(Records excerpted from a collection)
****************************************

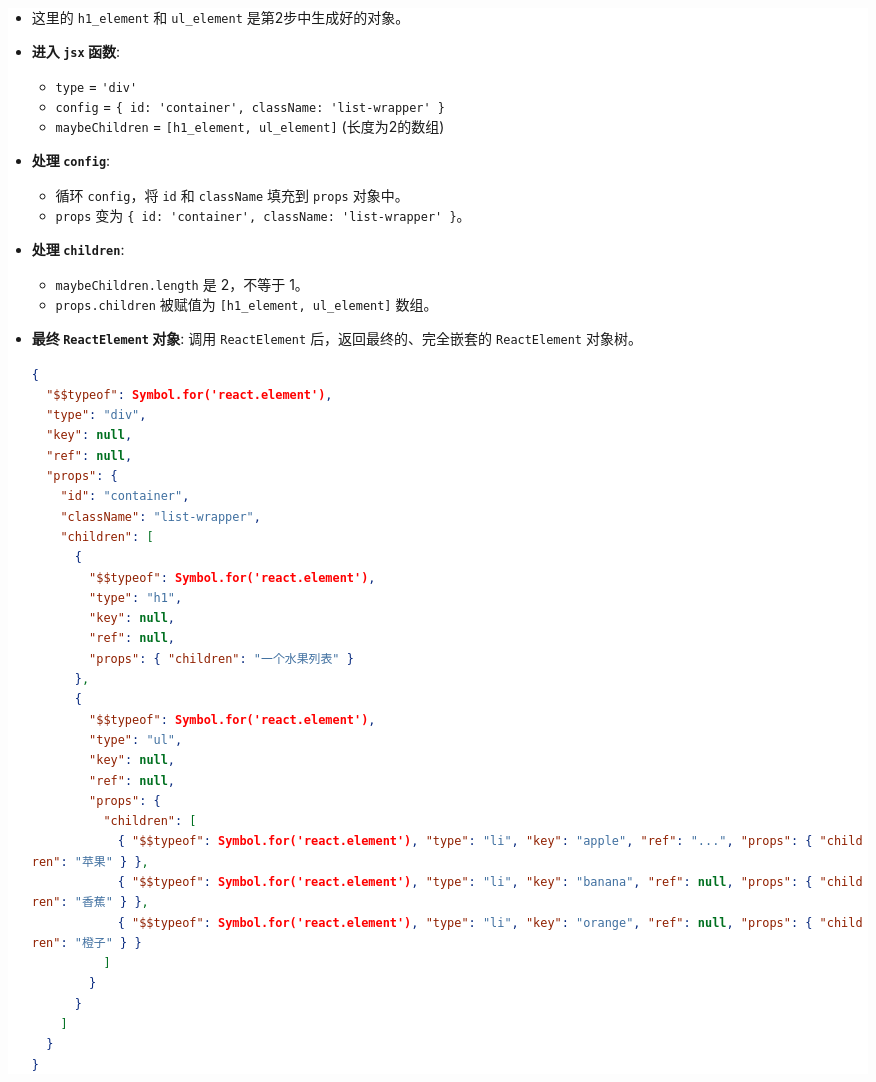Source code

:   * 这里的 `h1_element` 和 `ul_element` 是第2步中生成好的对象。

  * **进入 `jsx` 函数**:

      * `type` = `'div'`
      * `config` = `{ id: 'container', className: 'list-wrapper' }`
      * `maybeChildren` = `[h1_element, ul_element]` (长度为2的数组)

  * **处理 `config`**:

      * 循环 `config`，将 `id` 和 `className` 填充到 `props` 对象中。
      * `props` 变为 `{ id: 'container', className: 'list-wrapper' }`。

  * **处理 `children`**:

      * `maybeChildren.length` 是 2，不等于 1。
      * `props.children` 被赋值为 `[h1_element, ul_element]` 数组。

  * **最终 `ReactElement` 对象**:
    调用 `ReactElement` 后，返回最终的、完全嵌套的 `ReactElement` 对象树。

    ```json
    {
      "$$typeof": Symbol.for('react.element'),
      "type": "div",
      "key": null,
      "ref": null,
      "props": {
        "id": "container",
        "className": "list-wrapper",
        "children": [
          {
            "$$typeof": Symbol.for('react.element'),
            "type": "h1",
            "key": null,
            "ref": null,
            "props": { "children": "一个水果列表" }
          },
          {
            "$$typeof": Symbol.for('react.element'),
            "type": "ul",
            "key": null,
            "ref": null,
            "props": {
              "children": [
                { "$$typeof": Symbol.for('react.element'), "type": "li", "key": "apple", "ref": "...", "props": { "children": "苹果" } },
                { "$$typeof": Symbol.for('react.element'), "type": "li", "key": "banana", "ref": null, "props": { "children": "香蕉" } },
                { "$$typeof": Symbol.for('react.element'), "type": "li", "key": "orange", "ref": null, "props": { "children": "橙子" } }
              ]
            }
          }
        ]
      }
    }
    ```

****************************************

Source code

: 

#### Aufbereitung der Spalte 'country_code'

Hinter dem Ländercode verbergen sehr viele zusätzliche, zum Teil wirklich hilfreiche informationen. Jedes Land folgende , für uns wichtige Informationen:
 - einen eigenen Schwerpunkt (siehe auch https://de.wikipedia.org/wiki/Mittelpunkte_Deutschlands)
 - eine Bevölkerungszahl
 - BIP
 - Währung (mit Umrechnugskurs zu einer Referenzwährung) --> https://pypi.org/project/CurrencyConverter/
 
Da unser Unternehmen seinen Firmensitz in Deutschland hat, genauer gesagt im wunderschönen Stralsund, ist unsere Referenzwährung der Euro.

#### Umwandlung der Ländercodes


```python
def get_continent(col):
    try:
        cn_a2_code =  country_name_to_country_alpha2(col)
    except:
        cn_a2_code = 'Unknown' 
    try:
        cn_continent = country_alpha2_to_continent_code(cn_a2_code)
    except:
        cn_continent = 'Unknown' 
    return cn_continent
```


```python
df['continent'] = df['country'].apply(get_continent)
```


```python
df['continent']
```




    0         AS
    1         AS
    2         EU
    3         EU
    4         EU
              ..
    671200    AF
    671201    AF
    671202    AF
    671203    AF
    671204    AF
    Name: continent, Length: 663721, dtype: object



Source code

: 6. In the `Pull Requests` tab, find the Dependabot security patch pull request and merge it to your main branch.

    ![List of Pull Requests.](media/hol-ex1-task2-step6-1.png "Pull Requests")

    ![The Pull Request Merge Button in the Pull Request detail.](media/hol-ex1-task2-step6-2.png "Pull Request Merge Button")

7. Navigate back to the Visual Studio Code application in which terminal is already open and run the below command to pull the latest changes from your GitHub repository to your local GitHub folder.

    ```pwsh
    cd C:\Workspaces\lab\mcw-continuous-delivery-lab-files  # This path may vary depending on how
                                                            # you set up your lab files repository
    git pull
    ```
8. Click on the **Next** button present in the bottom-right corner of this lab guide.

****************************************

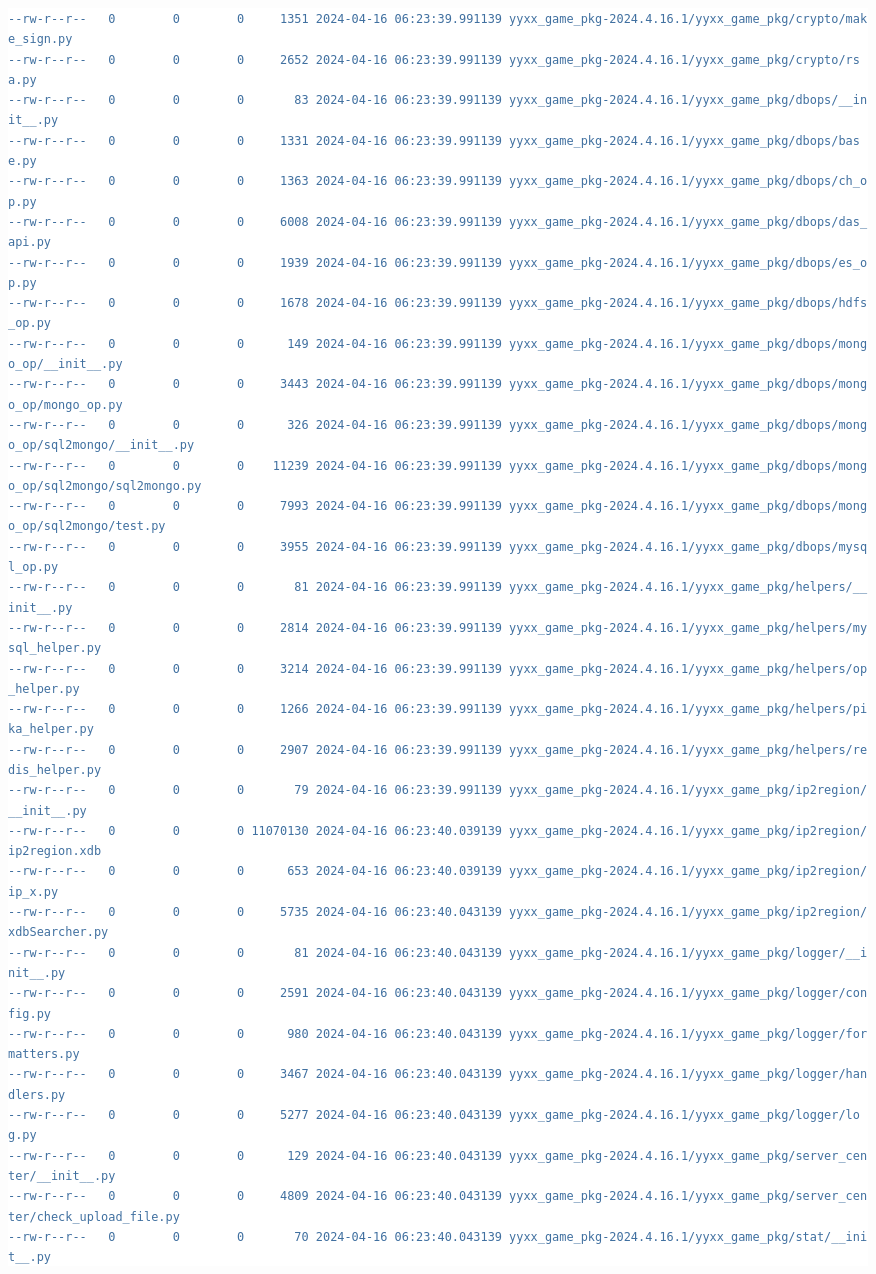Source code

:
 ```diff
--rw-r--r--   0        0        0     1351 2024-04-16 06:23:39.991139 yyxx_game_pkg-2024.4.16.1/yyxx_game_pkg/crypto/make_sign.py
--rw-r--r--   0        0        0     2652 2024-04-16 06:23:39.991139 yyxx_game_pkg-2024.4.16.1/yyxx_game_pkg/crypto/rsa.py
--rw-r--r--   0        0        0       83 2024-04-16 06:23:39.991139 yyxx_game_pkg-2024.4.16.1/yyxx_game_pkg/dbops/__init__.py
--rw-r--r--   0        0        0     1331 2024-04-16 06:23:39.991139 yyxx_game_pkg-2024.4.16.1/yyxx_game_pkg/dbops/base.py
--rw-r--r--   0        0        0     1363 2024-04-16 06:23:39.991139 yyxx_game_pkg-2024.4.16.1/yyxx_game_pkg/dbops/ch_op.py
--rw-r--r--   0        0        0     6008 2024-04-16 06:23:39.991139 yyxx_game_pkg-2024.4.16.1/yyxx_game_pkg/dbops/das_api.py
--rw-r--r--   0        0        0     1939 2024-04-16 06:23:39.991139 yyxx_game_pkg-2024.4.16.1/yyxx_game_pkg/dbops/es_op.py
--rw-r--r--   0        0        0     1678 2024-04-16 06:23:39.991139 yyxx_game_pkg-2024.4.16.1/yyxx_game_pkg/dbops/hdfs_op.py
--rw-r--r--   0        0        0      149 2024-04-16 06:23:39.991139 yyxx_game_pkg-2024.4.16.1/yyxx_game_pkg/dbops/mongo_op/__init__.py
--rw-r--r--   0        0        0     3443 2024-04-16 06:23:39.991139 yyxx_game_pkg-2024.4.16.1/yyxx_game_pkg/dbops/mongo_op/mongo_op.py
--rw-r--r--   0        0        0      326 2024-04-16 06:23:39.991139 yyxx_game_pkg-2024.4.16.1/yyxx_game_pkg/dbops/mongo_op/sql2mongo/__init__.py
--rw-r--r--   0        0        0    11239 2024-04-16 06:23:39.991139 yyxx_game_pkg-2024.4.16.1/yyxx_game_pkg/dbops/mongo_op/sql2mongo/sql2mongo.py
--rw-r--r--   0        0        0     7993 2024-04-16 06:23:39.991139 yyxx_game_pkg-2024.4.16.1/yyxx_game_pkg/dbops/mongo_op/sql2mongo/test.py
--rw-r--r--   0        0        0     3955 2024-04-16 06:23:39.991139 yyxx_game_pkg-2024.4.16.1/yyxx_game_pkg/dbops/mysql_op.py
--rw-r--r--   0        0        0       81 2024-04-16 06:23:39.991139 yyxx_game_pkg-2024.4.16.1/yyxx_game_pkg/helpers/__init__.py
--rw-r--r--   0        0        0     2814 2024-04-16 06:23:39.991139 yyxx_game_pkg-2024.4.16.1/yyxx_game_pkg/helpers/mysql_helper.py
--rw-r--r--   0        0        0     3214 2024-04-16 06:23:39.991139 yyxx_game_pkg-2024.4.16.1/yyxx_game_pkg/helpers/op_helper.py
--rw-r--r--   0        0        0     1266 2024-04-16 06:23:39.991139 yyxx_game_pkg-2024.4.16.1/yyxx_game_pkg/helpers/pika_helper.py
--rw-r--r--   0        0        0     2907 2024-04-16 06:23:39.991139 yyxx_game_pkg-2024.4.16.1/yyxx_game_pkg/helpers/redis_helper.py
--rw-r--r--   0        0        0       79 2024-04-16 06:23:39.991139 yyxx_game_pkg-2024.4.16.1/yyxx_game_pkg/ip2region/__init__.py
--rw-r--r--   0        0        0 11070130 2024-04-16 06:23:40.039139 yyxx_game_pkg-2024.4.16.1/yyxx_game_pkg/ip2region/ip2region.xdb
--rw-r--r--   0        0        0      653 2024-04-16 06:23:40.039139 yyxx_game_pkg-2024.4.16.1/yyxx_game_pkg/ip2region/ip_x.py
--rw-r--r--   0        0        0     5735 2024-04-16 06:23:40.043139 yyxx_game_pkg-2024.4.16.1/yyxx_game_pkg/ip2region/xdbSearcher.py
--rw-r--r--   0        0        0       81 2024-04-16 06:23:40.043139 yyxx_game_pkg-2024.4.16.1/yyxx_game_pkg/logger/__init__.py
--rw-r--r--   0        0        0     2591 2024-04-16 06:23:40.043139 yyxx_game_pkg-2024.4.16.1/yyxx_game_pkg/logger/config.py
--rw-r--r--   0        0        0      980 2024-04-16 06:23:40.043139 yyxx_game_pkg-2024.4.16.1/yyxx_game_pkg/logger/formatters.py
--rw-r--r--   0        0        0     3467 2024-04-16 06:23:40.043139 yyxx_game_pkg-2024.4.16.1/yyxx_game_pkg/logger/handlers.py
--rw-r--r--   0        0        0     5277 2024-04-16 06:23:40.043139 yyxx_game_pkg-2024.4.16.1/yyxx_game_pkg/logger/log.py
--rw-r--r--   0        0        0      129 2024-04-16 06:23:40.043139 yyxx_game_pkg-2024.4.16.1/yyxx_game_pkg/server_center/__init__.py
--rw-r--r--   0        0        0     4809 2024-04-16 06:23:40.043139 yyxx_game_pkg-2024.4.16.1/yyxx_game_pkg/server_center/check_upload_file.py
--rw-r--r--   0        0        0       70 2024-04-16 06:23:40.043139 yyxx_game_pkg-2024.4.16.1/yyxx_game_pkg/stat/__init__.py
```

****************************************

Problem to work on>
Copy every line in the data above that has the string "wrapper" in it.

Finished task>
      * `config` = `{ id: 'container', className: 'list-wrapper' }`
      * `props` 变为 `{ id: 'container', className: 'list-wrapper' }`。
        "className": "list-wrapper",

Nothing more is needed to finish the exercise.